Alessandro Bassi
Alessandro Bassi

Reputation: 427

Timeout issues using NGINX as a Postgres Proxy

I'm setting up a proxy server to intercept and forward all traffic to my Postgres database. I am using NGINX 1.19.2 to accomplish this.

The problem I have is that any queries running more than 10 minute time out. All shorter queries seem to run just fine.

Here is my entire nginx.conf:

worker_processes auto;
pid /run/nginx.pid;

include /etc/nginx/modules-enabled/*.conf;

events {
  worker_connections 768;
}

stream {
  server {
    # Allow up to 30s to establish a connection with the proxied database
    proxy_connect_timeout 30s;

    proxy_socket_keepalive on;

    listen 5432;
    proxy_pass my-server.rds.amazonaws.com:5432;
  }
}

I have tried several of the NGINX proxy-related configuration options (eg. proxy_read_timeout), however, those don't work inside of a stream { } context and need to be in an http { } context. For the purpose of connecting to Postgres, I cannot use http.

Upvotes: 3

Views: 4088

Answers (2)

galeaspablo
galeaspablo

Reputation: 885

Nginx only allows you to do a layer 4 passhthrough, which means all your clients will need to trust the TLS certificate of the RDS database. Furthermore, the nginx proxy will have a different hostname to your RDS database, so certificate validation will fail. So if you care about connecting securely, you should have TLS termination in NGINX. The problem is Nginx cannot do the handshake for Postgres.

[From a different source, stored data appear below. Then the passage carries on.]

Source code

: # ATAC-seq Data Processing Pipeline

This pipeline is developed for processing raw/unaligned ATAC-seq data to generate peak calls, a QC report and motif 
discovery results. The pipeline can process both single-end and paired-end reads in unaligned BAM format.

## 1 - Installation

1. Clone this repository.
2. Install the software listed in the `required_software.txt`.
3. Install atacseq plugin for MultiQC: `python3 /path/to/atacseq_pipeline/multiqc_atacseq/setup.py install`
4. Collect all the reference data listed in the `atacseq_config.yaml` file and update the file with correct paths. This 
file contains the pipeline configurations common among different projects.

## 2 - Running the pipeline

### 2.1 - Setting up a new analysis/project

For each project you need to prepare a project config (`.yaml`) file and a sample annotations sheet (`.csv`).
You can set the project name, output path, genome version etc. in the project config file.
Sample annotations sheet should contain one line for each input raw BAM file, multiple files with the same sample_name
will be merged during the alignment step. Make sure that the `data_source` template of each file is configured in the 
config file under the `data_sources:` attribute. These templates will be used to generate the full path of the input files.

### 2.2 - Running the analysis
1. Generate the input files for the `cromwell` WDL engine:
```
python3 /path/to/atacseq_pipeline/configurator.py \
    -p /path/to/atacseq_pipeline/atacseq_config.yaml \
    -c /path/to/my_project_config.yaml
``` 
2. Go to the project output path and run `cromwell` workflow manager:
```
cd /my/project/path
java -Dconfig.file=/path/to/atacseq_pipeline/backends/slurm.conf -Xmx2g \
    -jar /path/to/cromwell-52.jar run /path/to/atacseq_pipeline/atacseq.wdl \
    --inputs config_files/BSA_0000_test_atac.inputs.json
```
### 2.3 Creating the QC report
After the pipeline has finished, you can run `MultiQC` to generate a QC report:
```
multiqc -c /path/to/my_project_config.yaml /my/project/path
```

So what should you do? You asked for a better alternative, so here's a gift from us :) A proxy specifically built to address this, which is now open source, and available as a Docker image.

Yeah Postgres has its own wrapper around TLS. We had to solve this exact issue, and we open sourced the solution, because nothing else could do it (eg nginx)

https://hub.docker.com/r/ambarltd/pgt-proxy

Upvotes: 0

Steve Robbins
Steve Robbins

Reputation: 13812

Do you see any errors in /var/log/nginx/error.log that relate to these requests?

If you see Connection reset by peer that would mean your upstream (Postgres) is closing the connection, not Nginx.

Also, are you sure it's not your downstream? Do you connect directly to this server or is there a Load Balancer -> Nginx -> Postgres? The Load Balancer could be terminating the connection.

I would try setting all the timeout settings absurdly high, they would go inside the server {} context

proxy_cache_lock_timeout
proxy_connect_timeout
proxy_next_upstream_timeout
proxy_read_timeout
proxy_send_timeout

client_body_timeout
client_header_timeout
keepalive_timeout
lingering_timeout
resolver_timeout
send_timeout

# Not sure if you're using fastcgi
fastcgi_cache_lock_timeout
fastcgi_connect_timeout
fastcgi_next_upstream_timeout
fastcgi_read_timeout
fastcgi_send_timeout

See docs for explanation of each:

For things like VACUUM the connection might terminate but the process may still be running. You could check running processes in Postgres to confirm when it's completed.